Cost efficiency remains a core advantage of the GLM series. GLM-4.x API pricing sits at approximately $0.11 per million tokens — a fraction of GPT-5's $1.25 per million input tokens and $10 per million output tokens. GLM-5 is expected to maintain or improve upon this pricing advantage, making frontier-level AI capabilities accessible to a far broader range of developers and organizations.

GLM-5 is anticipated to be available as an open-weight model under the MIT license, making frontier-level AI accessible to developers and researchers worldwide — potentially disrupting the market in the same way that LLaMA and Mistral have reshaped the open-source AI landscape.

Release Timeline

Zhipu AI completes Hong Kong IPO, raising approximately HKD 4.35 billion to fund next-generation model development.

GLM-5 training nears completion on Huawei Ascend infrastructure. Internal testing and evaluation begin.

GLM-5 official launch anticipated, coinciding with the Lunar New Year period.

API access and potential open-weight release under MIT license expected to follow.

Frequently Asked Questions

What is GLM-5?

GLM-5 is the fifth-generation large language model developed by Zhipu AI, featuring approximately 745 billion parameters in a Mixture of Experts (MoE) architecture with 44 billion active parameters. It is designed for advanced reasoning, coding, creative writing, and agentic intelligence — representing a significant leap over its predecessor GLM-4.5.

When will GLM-5 be released?

GLM-5 is expected to launch between February 10 and 15, 2026, coinciding with the Lunar New Year period. API access and a potential open-weight release are anticipated to follow in Q1 2026.

Who developed GLM-5?

GLM-5 is developed by Zhipu AI (Z.ai), a leading Chinese AI company that spun out of Tsinghua University in 2019. In January 2026, Zhipu AI completed a Hong Kong IPO raising approximately HKD 4.35 billion, directly funding GLM-5's development.

How does GLM-5 compare to GPT-5?

GLM-5 aims to match or exceed GPT-5 in reasoning and agentic tasks while offering significantly lower pricing and potential open-weight access under an MIT license. Its predecessor GLM-4.5 already competes closely with GPT-5 in coding and reasoning benchmarks, averaging 63.2 across 12 standard evaluations.

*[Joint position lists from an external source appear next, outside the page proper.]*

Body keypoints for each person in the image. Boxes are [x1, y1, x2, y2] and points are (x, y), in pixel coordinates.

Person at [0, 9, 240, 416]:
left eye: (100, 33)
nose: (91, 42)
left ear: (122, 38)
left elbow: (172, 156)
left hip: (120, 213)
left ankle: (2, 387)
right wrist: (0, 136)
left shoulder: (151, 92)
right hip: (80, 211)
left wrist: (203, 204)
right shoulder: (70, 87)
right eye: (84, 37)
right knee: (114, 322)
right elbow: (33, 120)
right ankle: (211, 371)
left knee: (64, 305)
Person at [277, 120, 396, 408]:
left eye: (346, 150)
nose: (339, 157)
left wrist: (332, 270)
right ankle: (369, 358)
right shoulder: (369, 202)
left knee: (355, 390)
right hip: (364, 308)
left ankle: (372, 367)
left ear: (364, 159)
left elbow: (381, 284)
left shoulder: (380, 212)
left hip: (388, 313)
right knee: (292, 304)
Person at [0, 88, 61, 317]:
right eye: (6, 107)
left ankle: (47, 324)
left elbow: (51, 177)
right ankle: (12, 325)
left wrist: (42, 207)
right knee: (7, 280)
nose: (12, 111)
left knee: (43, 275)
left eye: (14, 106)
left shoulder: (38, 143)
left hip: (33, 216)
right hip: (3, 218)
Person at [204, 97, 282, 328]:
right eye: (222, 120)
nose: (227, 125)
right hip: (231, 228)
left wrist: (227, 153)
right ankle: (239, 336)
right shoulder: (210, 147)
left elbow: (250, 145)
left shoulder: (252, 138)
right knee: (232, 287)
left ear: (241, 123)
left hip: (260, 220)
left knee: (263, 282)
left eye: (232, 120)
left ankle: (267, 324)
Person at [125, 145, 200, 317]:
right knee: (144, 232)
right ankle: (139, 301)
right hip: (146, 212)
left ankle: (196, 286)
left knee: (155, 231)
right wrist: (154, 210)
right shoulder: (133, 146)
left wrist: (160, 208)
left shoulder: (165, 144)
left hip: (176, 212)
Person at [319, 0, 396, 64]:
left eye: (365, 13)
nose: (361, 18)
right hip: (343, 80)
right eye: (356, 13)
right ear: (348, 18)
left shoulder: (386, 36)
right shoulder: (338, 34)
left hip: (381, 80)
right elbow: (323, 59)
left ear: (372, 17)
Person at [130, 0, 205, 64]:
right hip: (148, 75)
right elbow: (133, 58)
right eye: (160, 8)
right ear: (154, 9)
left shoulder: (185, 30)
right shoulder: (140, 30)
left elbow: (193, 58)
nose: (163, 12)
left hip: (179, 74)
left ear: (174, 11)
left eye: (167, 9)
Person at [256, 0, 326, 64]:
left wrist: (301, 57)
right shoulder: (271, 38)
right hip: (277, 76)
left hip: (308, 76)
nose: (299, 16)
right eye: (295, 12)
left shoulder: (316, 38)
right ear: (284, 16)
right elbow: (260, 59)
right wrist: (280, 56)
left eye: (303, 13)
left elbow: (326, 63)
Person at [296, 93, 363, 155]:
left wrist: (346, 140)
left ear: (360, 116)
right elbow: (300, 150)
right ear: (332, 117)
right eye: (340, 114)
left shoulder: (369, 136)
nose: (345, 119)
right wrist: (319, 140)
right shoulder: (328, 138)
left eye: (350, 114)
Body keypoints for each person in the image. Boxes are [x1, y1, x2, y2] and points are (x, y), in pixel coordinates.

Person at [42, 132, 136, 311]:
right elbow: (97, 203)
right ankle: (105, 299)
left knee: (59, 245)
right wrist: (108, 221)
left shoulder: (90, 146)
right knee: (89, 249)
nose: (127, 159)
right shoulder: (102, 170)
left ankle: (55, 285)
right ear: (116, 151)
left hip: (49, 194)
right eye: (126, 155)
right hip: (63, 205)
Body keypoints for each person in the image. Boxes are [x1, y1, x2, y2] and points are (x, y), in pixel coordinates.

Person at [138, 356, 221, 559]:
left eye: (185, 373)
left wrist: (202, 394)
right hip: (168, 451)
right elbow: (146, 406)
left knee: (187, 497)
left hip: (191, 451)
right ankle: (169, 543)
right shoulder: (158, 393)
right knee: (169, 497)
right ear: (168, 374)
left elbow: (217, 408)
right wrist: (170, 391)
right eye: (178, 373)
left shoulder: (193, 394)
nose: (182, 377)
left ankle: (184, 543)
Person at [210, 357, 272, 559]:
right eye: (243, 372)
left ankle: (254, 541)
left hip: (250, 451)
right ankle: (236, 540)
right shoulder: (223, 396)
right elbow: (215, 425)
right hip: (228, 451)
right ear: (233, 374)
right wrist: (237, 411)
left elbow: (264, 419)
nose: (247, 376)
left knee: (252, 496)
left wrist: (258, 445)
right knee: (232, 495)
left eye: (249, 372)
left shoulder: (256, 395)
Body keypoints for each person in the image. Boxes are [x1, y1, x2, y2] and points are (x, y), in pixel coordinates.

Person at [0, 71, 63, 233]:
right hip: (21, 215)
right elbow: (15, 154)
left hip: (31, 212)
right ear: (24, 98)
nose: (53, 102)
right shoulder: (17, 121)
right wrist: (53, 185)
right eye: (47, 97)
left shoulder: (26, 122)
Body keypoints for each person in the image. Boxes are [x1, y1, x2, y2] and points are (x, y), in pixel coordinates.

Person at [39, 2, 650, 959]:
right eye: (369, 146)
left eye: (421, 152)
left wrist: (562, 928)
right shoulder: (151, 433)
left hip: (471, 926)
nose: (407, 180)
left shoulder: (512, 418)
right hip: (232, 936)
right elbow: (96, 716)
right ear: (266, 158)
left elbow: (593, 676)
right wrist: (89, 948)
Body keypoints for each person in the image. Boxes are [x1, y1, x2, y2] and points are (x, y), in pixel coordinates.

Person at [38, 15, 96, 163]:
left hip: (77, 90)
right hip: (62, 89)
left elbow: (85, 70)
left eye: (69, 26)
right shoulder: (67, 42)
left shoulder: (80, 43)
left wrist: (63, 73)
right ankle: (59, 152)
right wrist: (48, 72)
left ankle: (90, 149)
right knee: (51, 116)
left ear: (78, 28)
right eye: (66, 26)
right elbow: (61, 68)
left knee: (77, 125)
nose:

Will GLM-5 be open source?

Zhipu AI has a strong history of open-sourcing models — GLM-4.7 is freely available on Hugging Face. GLM-5 is anticipated to be released as an open-weight model under the MIT license, enabling free commercial use, fine-tuning, and community-driven development.

What hardware was used to train GLM-5?

GLM-5 was trained entirely on Huawei Ascend chips using the MindSpore framework, achieving full independence from US-manufactured semiconductor hardware. This represents a milestone in domestic AI infrastructure and demonstrates the viability of China's compute stack at frontier scale.

What are GLM-5's key capabilities?

GLM-5 excels in five core areas: creative writing with stylistic versatility, advanced code generation and debugging, frontier-level multi-step reasoning, agentic intelligence with autonomous planning and tool use, and long-context processing for handling extensive documents and research materials.